## TASK DESCRIPTION
Set down every line from the one with "602 257 76.3" to the end of the entries, both ends included, exactly as it reads and without pictures.

Top of THE INPUT

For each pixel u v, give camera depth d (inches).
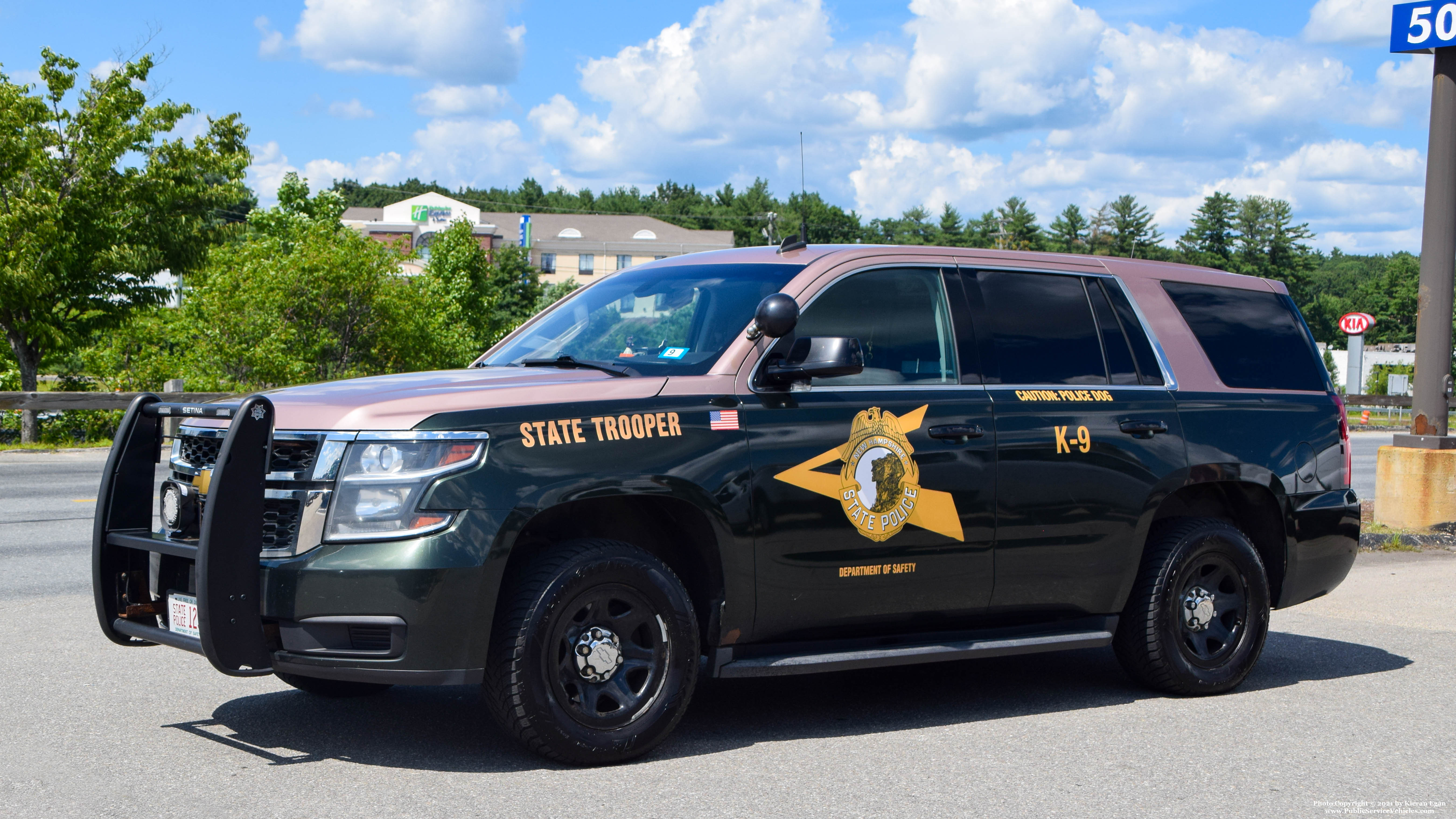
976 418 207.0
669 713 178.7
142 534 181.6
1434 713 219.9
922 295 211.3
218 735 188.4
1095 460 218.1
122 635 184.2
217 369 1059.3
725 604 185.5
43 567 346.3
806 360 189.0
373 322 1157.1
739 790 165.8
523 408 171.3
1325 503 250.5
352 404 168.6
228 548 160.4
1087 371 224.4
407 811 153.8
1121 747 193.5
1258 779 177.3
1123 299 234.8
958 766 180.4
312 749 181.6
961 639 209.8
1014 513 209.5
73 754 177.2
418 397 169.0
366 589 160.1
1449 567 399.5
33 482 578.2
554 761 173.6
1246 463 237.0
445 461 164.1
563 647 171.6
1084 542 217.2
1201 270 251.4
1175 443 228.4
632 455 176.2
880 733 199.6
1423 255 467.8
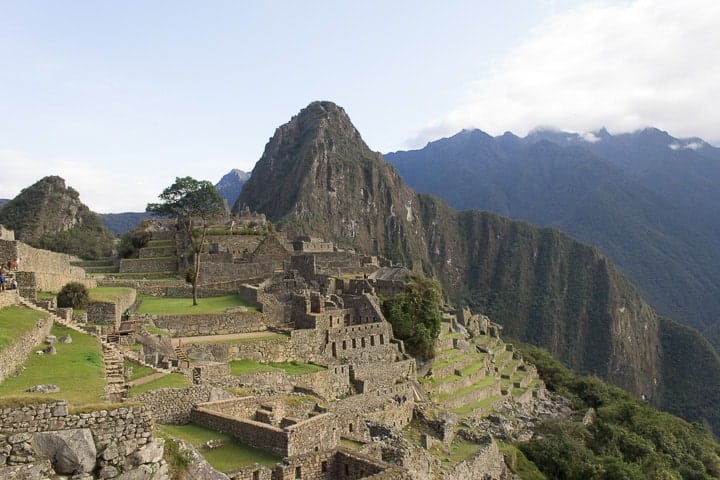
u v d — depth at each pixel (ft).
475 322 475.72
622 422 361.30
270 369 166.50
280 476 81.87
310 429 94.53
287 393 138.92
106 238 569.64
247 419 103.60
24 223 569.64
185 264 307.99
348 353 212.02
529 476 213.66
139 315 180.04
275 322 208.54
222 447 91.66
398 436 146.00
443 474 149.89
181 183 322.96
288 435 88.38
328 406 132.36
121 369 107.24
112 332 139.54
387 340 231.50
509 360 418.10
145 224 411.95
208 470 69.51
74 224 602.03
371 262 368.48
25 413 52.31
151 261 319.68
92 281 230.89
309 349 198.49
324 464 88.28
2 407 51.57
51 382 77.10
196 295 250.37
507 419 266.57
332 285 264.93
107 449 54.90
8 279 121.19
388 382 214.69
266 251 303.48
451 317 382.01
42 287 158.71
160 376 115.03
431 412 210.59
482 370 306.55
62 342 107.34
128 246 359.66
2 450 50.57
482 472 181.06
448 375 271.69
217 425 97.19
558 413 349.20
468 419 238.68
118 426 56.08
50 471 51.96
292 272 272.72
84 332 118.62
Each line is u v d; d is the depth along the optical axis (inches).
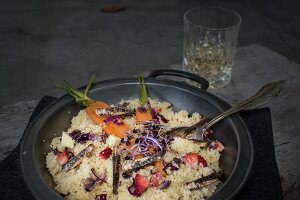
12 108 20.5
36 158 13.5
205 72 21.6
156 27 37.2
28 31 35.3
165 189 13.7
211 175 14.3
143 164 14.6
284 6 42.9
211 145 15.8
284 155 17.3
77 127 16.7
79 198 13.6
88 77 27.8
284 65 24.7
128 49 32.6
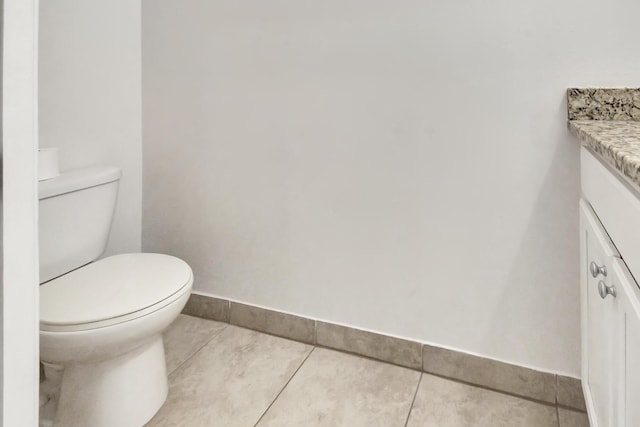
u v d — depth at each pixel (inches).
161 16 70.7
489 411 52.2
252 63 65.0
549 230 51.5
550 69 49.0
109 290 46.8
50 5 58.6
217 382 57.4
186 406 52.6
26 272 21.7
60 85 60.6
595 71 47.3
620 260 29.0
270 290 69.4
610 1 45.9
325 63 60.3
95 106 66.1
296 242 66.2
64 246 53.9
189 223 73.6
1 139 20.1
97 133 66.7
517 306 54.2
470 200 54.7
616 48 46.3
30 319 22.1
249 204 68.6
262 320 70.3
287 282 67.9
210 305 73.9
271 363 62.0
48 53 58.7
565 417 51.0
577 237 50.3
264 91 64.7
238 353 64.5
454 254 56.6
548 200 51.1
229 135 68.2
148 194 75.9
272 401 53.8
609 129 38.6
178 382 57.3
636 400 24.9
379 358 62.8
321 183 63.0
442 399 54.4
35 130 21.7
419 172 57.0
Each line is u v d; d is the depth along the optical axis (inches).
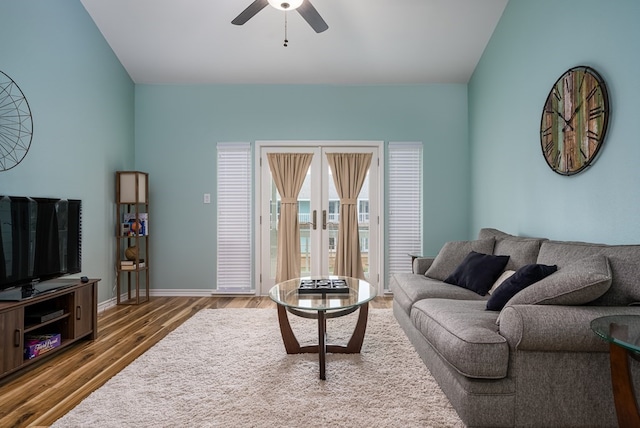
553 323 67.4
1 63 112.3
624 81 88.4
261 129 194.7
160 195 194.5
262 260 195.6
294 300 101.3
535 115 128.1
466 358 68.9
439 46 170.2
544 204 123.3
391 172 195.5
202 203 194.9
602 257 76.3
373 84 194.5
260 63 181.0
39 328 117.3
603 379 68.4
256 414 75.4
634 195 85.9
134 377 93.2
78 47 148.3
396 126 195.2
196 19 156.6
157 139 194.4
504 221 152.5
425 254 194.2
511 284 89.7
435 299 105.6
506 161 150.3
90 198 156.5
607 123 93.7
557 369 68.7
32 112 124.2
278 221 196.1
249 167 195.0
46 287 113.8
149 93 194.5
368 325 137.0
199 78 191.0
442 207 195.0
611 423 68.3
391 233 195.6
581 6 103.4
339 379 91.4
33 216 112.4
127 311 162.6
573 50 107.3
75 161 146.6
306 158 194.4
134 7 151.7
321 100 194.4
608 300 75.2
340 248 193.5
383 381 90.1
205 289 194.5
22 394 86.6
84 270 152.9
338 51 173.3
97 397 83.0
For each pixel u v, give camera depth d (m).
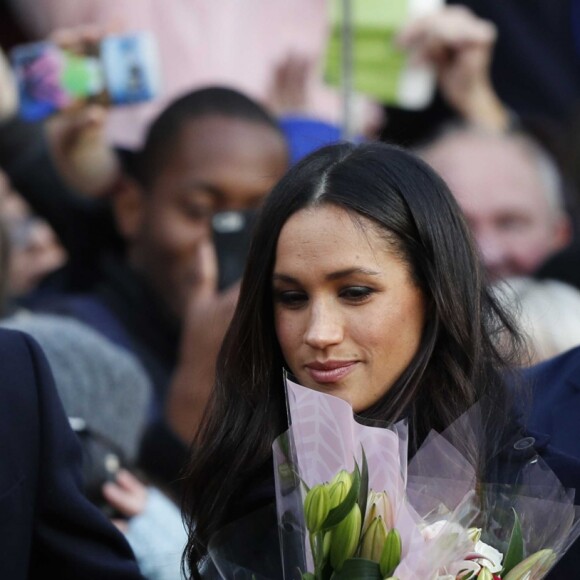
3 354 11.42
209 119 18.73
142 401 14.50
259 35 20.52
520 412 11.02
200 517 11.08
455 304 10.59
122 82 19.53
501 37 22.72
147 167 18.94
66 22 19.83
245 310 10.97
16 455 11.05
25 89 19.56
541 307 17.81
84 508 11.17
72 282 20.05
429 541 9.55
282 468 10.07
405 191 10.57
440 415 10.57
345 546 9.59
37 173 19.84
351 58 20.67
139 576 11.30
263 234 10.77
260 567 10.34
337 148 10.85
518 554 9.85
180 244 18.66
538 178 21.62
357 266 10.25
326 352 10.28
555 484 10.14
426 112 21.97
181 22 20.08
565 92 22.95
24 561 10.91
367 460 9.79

Bottom of THE INPUT

## OUTPUT FOR THIS TASK
602 257 76.3
373 84 194.5
260 63 181.0
39 328 117.3
603 379 68.4
256 414 75.4
634 195 85.9
134 377 93.2
78 47 148.3
396 126 195.2
196 19 156.6
157 139 194.4
504 221 152.5
425 254 194.2
511 284 89.7
435 299 105.6
506 161 150.3
90 198 156.5
607 123 93.7
557 369 68.7
32 112 124.2
278 221 196.1
249 167 195.0
46 287 113.8
149 93 194.5
368 325 137.0
199 78 191.0
442 207 195.0
611 423 68.3
391 233 195.6
581 6 103.4
339 379 91.4
33 216 112.4
127 311 162.6
573 50 107.3
75 161 146.6
306 158 194.4
134 7 151.7
321 100 194.4
608 300 75.2
340 248 193.5
383 381 90.1
205 289 194.5
22 394 86.6
84 270 152.9
338 51 173.3
97 397 83.0
For each pixel u v, give camera depth d (m).
3 354 11.42
209 119 18.73
142 401 14.50
259 35 20.52
520 412 11.02
200 517 11.08
455 304 10.59
122 82 19.53
501 37 22.72
147 167 18.94
66 22 19.83
245 310 10.97
16 455 11.05
25 89 19.56
541 307 17.81
84 508 11.17
72 282 20.05
429 541 9.55
282 468 10.07
405 191 10.57
440 415 10.57
345 546 9.59
37 173 19.84
351 58 20.67
139 576 11.30
263 234 10.77
260 567 10.34
337 148 10.85
518 554 9.85
180 244 18.66
538 178 21.62
357 266 10.25
326 352 10.28
555 484 10.14
426 112 21.97
181 22 20.08
565 92 22.95
24 561 10.91
367 460 9.79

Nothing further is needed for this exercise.